WHAT TO PRODUCE: The expected result is every line of the records, printed exactly.
──────── SUPPLIED DATA ────────
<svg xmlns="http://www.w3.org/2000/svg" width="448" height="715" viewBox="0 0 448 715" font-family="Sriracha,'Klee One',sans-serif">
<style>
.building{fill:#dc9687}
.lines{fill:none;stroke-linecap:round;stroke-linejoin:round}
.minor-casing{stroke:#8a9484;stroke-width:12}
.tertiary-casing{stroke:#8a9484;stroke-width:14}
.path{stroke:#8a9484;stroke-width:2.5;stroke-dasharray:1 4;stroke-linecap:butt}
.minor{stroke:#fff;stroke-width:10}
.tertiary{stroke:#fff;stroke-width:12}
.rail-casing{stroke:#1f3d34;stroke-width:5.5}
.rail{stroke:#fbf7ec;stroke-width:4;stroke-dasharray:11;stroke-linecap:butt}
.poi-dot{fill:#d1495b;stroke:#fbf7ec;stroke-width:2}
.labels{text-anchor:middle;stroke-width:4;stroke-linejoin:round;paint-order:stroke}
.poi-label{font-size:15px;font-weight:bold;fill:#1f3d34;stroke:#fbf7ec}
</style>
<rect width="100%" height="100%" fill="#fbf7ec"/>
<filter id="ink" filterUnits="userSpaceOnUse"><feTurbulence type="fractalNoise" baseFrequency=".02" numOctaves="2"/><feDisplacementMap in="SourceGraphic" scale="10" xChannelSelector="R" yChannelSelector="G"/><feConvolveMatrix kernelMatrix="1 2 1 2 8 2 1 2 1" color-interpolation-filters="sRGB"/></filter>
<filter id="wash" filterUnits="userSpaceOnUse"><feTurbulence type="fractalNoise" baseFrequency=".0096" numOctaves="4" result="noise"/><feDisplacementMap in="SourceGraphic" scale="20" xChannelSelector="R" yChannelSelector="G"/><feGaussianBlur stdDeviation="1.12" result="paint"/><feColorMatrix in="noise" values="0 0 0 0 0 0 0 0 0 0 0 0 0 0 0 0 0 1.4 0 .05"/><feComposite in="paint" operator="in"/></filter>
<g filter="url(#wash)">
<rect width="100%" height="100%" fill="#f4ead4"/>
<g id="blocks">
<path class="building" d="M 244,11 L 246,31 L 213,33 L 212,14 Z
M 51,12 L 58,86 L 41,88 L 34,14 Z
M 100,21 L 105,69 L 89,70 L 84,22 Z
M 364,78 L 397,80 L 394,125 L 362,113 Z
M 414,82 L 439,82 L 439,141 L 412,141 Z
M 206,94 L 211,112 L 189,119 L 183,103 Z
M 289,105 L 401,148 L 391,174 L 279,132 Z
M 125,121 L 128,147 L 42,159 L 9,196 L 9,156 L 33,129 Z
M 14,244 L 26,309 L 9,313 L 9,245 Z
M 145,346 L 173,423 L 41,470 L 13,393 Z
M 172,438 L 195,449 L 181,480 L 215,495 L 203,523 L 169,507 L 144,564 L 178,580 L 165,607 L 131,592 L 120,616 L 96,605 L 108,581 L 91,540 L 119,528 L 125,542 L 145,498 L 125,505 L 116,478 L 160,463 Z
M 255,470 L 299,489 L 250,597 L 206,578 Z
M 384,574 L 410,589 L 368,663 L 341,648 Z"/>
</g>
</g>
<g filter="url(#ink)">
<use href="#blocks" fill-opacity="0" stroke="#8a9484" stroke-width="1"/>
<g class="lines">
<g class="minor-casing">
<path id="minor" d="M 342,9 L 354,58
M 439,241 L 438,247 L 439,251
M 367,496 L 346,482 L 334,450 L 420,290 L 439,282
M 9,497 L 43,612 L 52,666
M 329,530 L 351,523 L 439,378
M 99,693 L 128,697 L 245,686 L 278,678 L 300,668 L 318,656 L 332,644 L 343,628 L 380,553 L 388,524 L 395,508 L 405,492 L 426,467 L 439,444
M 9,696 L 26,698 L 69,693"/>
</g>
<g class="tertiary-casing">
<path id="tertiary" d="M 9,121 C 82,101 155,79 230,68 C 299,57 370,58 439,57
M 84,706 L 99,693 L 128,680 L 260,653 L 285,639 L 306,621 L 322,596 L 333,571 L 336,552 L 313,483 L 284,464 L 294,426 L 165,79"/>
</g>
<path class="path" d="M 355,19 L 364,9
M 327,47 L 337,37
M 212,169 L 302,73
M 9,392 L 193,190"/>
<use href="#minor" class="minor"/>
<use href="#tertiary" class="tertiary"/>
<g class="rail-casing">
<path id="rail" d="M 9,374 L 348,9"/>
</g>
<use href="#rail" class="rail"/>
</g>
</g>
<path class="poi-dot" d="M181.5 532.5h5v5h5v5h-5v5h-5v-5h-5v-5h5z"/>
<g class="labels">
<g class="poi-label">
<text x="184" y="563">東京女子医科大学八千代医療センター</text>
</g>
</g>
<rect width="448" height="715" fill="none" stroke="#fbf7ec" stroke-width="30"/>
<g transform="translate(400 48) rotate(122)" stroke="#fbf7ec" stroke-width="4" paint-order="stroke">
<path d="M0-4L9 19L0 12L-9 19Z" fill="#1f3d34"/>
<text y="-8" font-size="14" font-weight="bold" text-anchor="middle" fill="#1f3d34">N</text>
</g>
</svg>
────────
ANSWER BOX:
<svg xmlns="http://www.w3.org/2000/svg" width="448" height="715" viewBox="0 0 448 715" font-family="Sriracha,'Klee One',sans-serif">
<style>
.building{fill:#dc9687}
.lines{fill:none;stroke-linecap:round;stroke-linejoin:round}
.minor-casing{stroke:#8a9484;stroke-width:12}
.tertiary-casing{stroke:#8a9484;stroke-width:14}
.path{stroke:#8a9484;stroke-width:2.5;stroke-dasharray:1 4;stroke-linecap:butt}
.minor{stroke:#fff;stroke-width:10}
.tertiary{stroke:#fff;stroke-width:12}
.rail-casing{stroke:#1f3d34;stroke-width:5.5}
.rail{stroke:#fbf7ec;stroke-width:4;stroke-dasharray:11;stroke-linecap:butt}
.poi-dot{fill:#d1495b;stroke:#fbf7ec;stroke-width:2}
.labels{text-anchor:middle;stroke-width:4;stroke-linejoin:round;paint-order:stroke}
.poi-label{font-size:15px;font-weight:bold;fill:#1f3d34;stroke:#fbf7ec}
</style>
<rect width="100%" height="100%" fill="#fbf7ec"/>
<filter id="ink" filterUnits="userSpaceOnUse"><feTurbulence type="fractalNoise" baseFrequency=".02" numOctaves="2"/><feDisplacementMap in="SourceGraphic" scale="10" xChannelSelector="R" yChannelSelector="G"/><feConvolveMatrix kernelMatrix="1 2 1 2 8 2 1 2 1" color-interpolation-filters="sRGB"/></filter>
<filter id="wash" filterUnits="userSpaceOnUse"><feTurbulence type="fractalNoise" baseFrequency=".0096" numOctaves="4" result="noise"/><feDisplacementMap in="SourceGraphic" scale="20" xChannelSelector="R" yChannelSelector="G"/><feGaussianBlur stdDeviation="1.12" result="paint"/><feColorMatrix in="noise" values="0 0 0 0 0 0 0 0 0 0 0 0 0 0 0 0 0 1.4 0 .05"/><feComposite in="paint" operator="in"/></filter>
<g filter="url(#wash)">
<rect width="100%" height="100%" fill="#f4ead4"/>
<g id="blocks">
<path class="building" d="M 244,11 L 246,31 L 213,33 L 212,14 Z
M 51,12 L 58,86 L 41,88 L 34,14 Z
M 100,21 L 105,69 L 89,70 L 84,22 Z
M 364,78 L 397,80 L 394,125 L 362,113 Z
M 414,82 L 439,82 L 439,141 L 412,141 Z
M 206,94 L 211,112 L 189,119 L 183,103 Z
M 289,105 L 401,148 L 391,174 L 279,132 Z
M 125,121 L 128,147 L 42,159 L 9,196 L 9,156 L 33,129 Z
M 14,244 L 26,309 L 9,313 L 9,245 Z
M 145,346 L 173,423 L 41,470 L 13,393 Z
M 172,438 L 195,449 L 181,480 L 215,495 L 203,523 L 169,507 L 144,564 L 178,580 L 165,607 L 131,592 L 120,616 L 96,605 L 108,581 L 91,540 L 119,528 L 125,542 L 145,498 L 125,505 L 116,478 L 160,463 Z
M 255,470 L 299,489 L 250,597 L 206,578 Z
M 384,574 L 410,589 L 368,663 L 341,648 Z"/>
</g>
</g>
<g filter="url(#ink)">
<use href="#blocks" fill-opacity="0" stroke="#8a9484" stroke-width="1"/>
<g class="lines">
<g class="minor-casing">
<path id="minor" d="M 342,9 L 354,58
M 439,241 L 438,247 L 439,251
M 367,496 L 346,482 L 334,450 L 420,290 L 439,282
M 9,497 L 43,612 L 52,666
M 329,530 L 351,523 L 439,378
M 99,693 L 128,697 L 245,686 L 278,678 L 300,668 L 318,656 L 332,644 L 343,628 L 380,553 L 388,524 L 395,508 L 405,492 L 426,467 L 439,444
M 9,696 L 26,698 L 69,693"/>
</g>
<g class="tertiary-casing">
<path id="tertiary" d="M 9,121 C 82,101 155,79 230,68 C 299,57 370,58 439,57
M 84,706 L 99,693 L 128,680 L 260,653 L 285,639 L 306,621 L 322,596 L 333,571 L 336,552 L 313,483 L 284,464 L 294,426 L 165,79"/>
</g>
<path class="path" d="M 355,19 L 364,9
M 327,47 L 337,37
M 212,169 L 302,73
M 9,392 L 193,190"/>
<use href="#minor" class="minor"/>
<use href="#tertiary" class="tertiary"/>
<g class="rail-casing">
<path id="rail" d="M 9,374 L 348,9"/>
</g>
<use href="#rail" class="rail"/>
</g>
</g>
<path class="poi-dot" d="M181.5 532.5h5v5h5v5h-5v5h-5v-5h-5v-5h5z"/>
<g class="labels">
<g class="poi-label">
<text x="184" y="563">東京女子医科大学八千代医療センター</text>
</g>
</g>
<rect width="448" height="715" fill="none" stroke="#fbf7ec" stroke-width="30"/>
<g transform="translate(400 48) rotate(122)" stroke="#fbf7ec" stroke-width="4" paint-order="stroke">
<path d="M0-4L9 19L0 12L-9 19Z" fill="#1f3d34"/>
<text y="-8" font-size="14" font-weight="bold" text-anchor="middle" fill="#1f3d34">N</text>
</g>
</svg>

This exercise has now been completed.